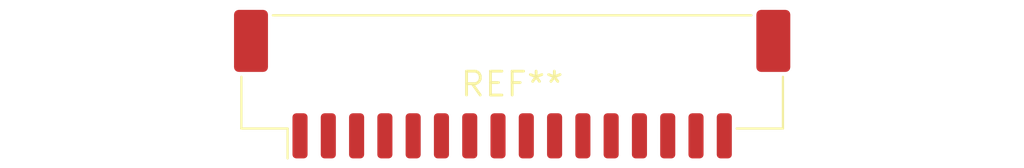
<source format=kicad_pcb>
(kicad_pcb (version 20240108) (generator pcbnew)

  (general
    (thickness 1.6)
  )

  (paper "A4")
  (layers
    (0 "F.Cu" signal)
    (31 "B.Cu" signal)
    (32 "B.Adhes" user "B.Adhesive")
    (33 "F.Adhes" user "F.Adhesive")
    (34 "B.Paste" user)
    (35 "F.Paste" user)
    (36 "B.SilkS" user "B.Silkscreen")
    (37 "F.SilkS" user "F.Silkscreen")
    (38 "B.Mask" user)
    (39 "F.Mask" user)
    (40 "Dwgs.User" user "User.Drawings")
    (41 "Cmts.User" user "User.Comments")
    (42 "Eco1.User" user "User.Eco1")
    (43 "Eco2.User" user "User.Eco2")
    (44 "Edge.Cuts" user)
    (45 "Margin" user)
    (46 "B.CrtYd" user "B.Courtyard")
    (47 "F.CrtYd" user "F.Courtyard")
    (48 "B.Fab" user)
    (49 "F.Fab" user)
    (50 "User.1" user)
    (51 "User.2" user)
    (52 "User.3" user)
    (53 "User.4" user)
    (54 "User.5" user)
    (55 "User.6" user)
    (56 "User.7" user)
    (57 "User.8" user)
    (58 "User.9" user)
  )

  (setup
    (pad_to_mask_clearance 0)
    (pcbplotparams
      (layerselection 0x00010fc_ffffffff)
      (plot_on_all_layers_selection 0x0000000_00000000)
      (disableapertmacros false)
      (usegerberextensions false)
      (usegerberattributes false)
      (usegerberadvancedattributes false)
      (creategerberjobfile false)
      (dashed_line_dash_ratio 12.000000)
      (dashed_line_gap_ratio 3.000000)
      (svgprecision 4)
      (plotframeref false)
      (viasonmask false)
      (mode 1)
      (useauxorigin false)
      (hpglpennumber 1)
      (hpglpenspeed 20)
      (hpglpendiameter 15.000000)
      (dxfpolygonmode false)
      (dxfimperialunits false)
      (dxfusepcbnewfont false)
      (psnegative false)
      (psa4output false)
      (plotreference false)
      (plotvalue false)
      (plotinvisibletext false)
      (sketchpadsonfab false)
      (subtractmaskfromsilk false)
      (outputformat 1)
      (mirror false)
      (drillshape 1)
      (scaleselection 1)
      (outputdirectory "")
    )
  )

  (net 0 "")

  (footprint "JST_ZE_BM16B-ZESS-TBT_1x16-1MP_P1.50mm_Vertical" (layer "F.Cu") (at 0 0))

)

</source>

* * *

--- Job ---
Retype, exactly and in full, the lines above from the one containing "(pad_to_mask_clearance 0)" through the one containing "(useauxorigin false)".

--- Finished exercise ---
    (pad_to_mask_clearance 0)
    (pcbplotparams
      (layerselection 0x00010fc_ffffffff)
      (plot_on_all_layers_selection 0x0000000_00000000)
      (disableapertmacros false)
      (usegerberextensions false)
      (usegerberattributes false)
      (usegerberadvancedattributes false)
      (creategerberjobfile false)
      (dashed_line_dash_ratio 12.000000)
      (dashed_line_gap_ratio 3.000000)
      (svgprecision 4)
      (plotframeref false)
      (viasonmask false)
      (mode 1)
      (useauxorigin false)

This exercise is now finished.